Geely underlines global ambitions in wake of Proton deal
Chinese automaker aims to sell more abroad and eyes developed markets
JENNIFER LO, Nikkei staff writer
HONG KONG -- Top management of the listed arm of Zhejiang Geely Holding said they hope to turn the carmaker into a global player, just a day after its parent company announced a deal to acquire a 49.9% stake in Malaysia's struggling Proton Holdings.
Gui Shengyue, chief executive of Geely Automobile, the Hong Kong-listed arm of Zhejiang Geely Holding, said on Thursday the Proton deal would help the company to expand into Malaysia and Southeast Asia. He likened the move to the influx of automakers from the U.S., Germany, Japan and South Korea into China to seek opportunities and form joint ventures with local companies.
"Proton is facing hardships because its car models and technology are far from satisfactory," Gui told reporters after a two-hour shareholder meeting in Hong Kong. "We can bring in our mature models and let them manufacture," said Gui, who described the move as a "natural" process.
"Our participation in Proton's development is a concrete move to support the Belt and Road initiative," he said, linking the purchase with President Xi Jinping's ambitious regional infrastructure project.
The Proton deal is expected to complete in July, he said. Geely Automobile will decide, as a priority, whether it wants to inject related assets into the listed company after the deal is closed, he added.

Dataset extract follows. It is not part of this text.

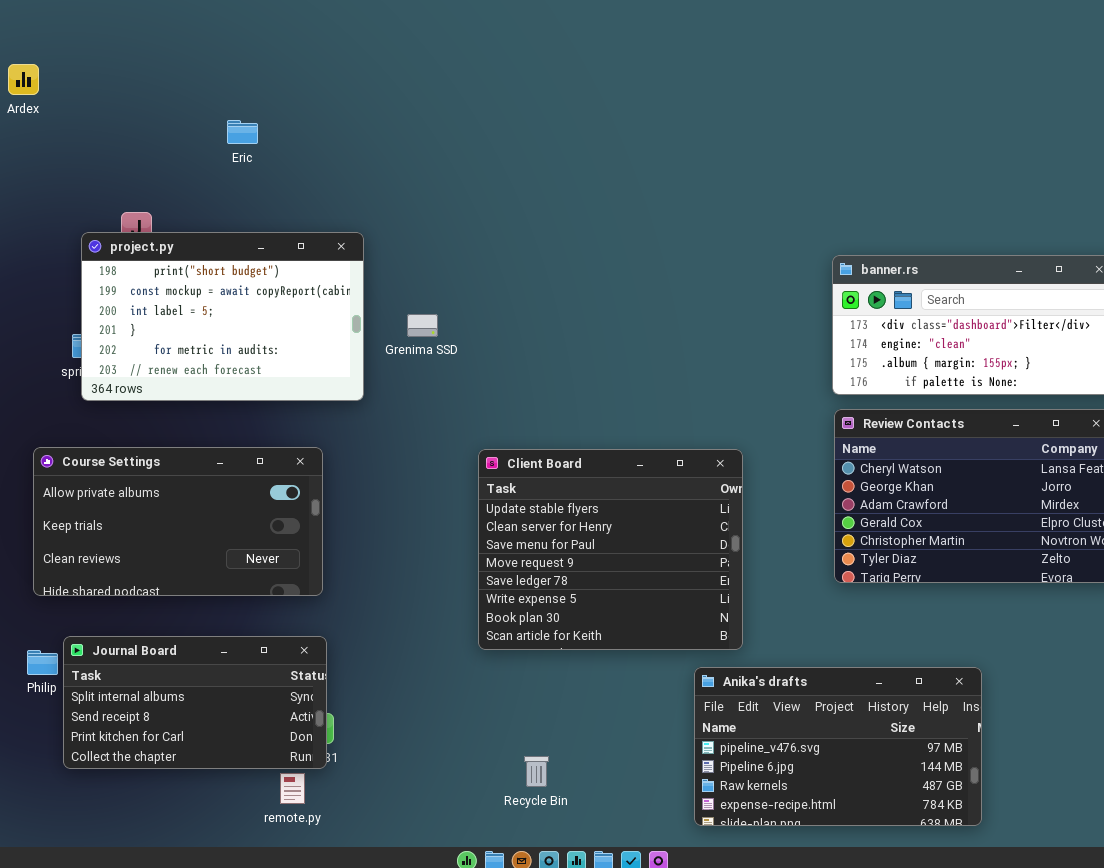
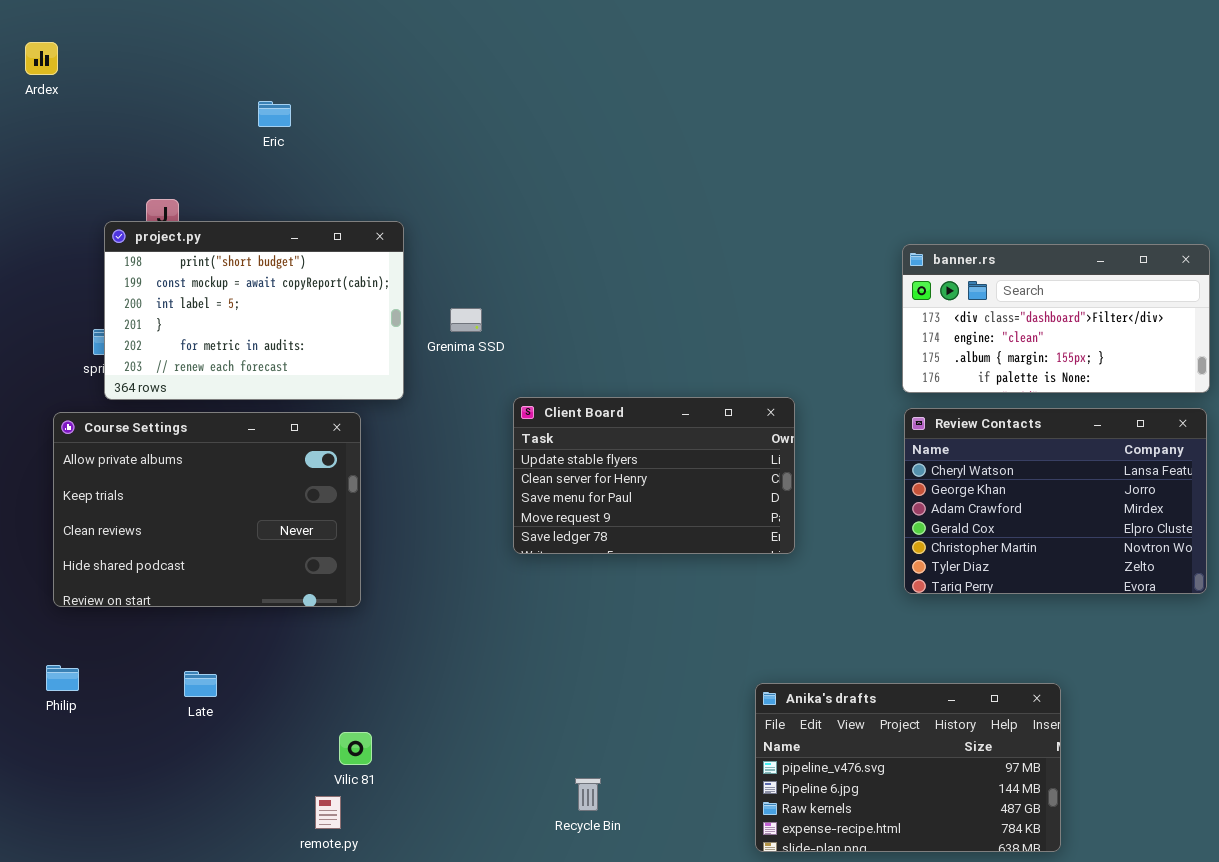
Course Settings: [33,447,323,596] -> [53,412,361,607], resized
Client Board: [478,449,743,650] -> [513,397,795,554], moved, resized
Journal Board: [63,636,327,769] -> none, closed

Under the agreement announced on Wednesday, Zhejiang Geely will acquire a 49.9% stake in Proton, leaving Malaysian conglomerate DRB-Hicom as the majority shareholder with a 50.1% stake. "I think this has to do with Malaysia," Gui said, referring to the foreign ownership rules that are typical in developing countries.
Zhejiang Geely Holding came to prominence internationally by acquiring Sweden's Volvo Cars in 2010 from Ford Motor.
Stake in Lotus
The deal will also give Geely a 51% stake in Lotus, the British sports car producer controlled by Proton. "From a strategic point of view, this will fill a gap for Geely in the luxury market," Gui said, adding that Geely does not own a luxury car brand.
The company hopes to boost its exports. "Geely aims to be a mainstream carmaker in the world so it's not realistic for us to sell in China only. We need to go abroad and this goal will remain unchanged," Gui said.
Geely had overlooked exports due to its "exponential growth" at home, he said. The automaker had started a review of its export strategy two years ago. Its conclusion was that Geely had to improve the quality of its vehicles. "Good products are those that sell in developed markets. If your products can only enter third-world countries, they are not good products," Gui said.
Geely hopes that the launch of new car brand Lynk & Co. in China in the last quarter of this year will help boost its overseas markets. Boasting a new subscription and car-sharing model, Lynk vehicles incorporate the design expertise of Volvo Cars.
Gui expects that some 15,000 Lynk vehicles will be produced this year and that they will possess the "required quality levels" to enter developed markets, including the U.S. and Europe. By 2020, Lynk will contribute to 30% to 40% of Geely's production target of 2 million vehicles, while Geely's own brands, excluding Volvo Cars, will account for the rest.